The Reason for God by Tim Keller (Book Review) ~ BitterSweetLife

Friday, April 11, 2008

The Reason for God by Tim Keller (Book Review)

I'll tell you what I think of Tim Keller's new book right out of the gate, because there's no reason to prolong the suspense--and there may not be any suspense to prolong. The Reason for God spent considerable time on the New York Times bestseller list, and justifiably so. Keller has written a first-rate apologetic work with this volume, his first book in a decade.

If you're at all familiar with the topic of Christian apologetics (in this sense, a reasoned defense of the faith, not a series of mea culpas), the format and content of The Reason for God may seem familiar. Keller tackles major objections to belief in Jesus (hell, suffering, exclusivity, science, biblical integrity, Christian injustice) before adopting a positive tack to present reasons for faith in the second half of his book.
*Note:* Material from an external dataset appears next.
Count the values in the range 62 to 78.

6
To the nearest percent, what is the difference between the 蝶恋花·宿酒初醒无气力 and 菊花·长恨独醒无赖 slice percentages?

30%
Chapters are salted liberally with quotes from Christian thinkers, atheistic thinkers, and representative sound bytes from "everyday" outsiders to Christianity.

Tim Keller excels at a kind of sympathetic rationality which, in essence, shows respect for an opposing argument before demolishing it. (Christopher Hitchens and Richard Dawkins are a couple of the bigger names Keller takes aim at.) Keller reveals that he understands the position of the skeptic quite well, and has an affinity for honest questioning. He wisely meets people at the point of their doubt, and implies that doubt and transparency are all you need to begin an exploration of faith.

Keller's approach to the topic of doubt is likely a hallmark of this book. He suggests that "all doubts, however skeptical and cynical they may seem, are really a set of alternate beliefs. You cannot doubt Belief A except from a position of faith in Belief B." Keller develops this concept further by arguing that religion is implicit to all people. Whether you call it a "worldview," a "narrative identity," or whatever, everyone has an unprovable set of faith assumptions about the nature of reality. In my opinion, this insight, and the way in which Keller articulates it, is the strength of The Reason for God.

In terms of content, Keller reveals a debt to C.S. Lewis, but draws widely from the "greats" in the Christian pantheon of authors (G.K. Chesterton, J.R.R. Tolkien, Augustine) while utilizing contemporary thinkers too (Peter Kreeft, Alvin Plantinga). Keller is not an amazing writer in terms of "voice" but he is articulate, persuasive, and has a deft touch. If you wonder what it feels like to be strangled by a kind-looking man wearing kid gloves, ask an argument that Keller has disagreed with.

Ultimately, The Reason for God is an excellent do-it-all apologetics book for the 21st century. Read C.S. Lewis' Mere Christianity, chase it with Keller's book, and you'll be ahead of the game--so long as you remember that the goal is to sit down and discuss what you read over coffee.

*** I award this book three stars--don't miss it.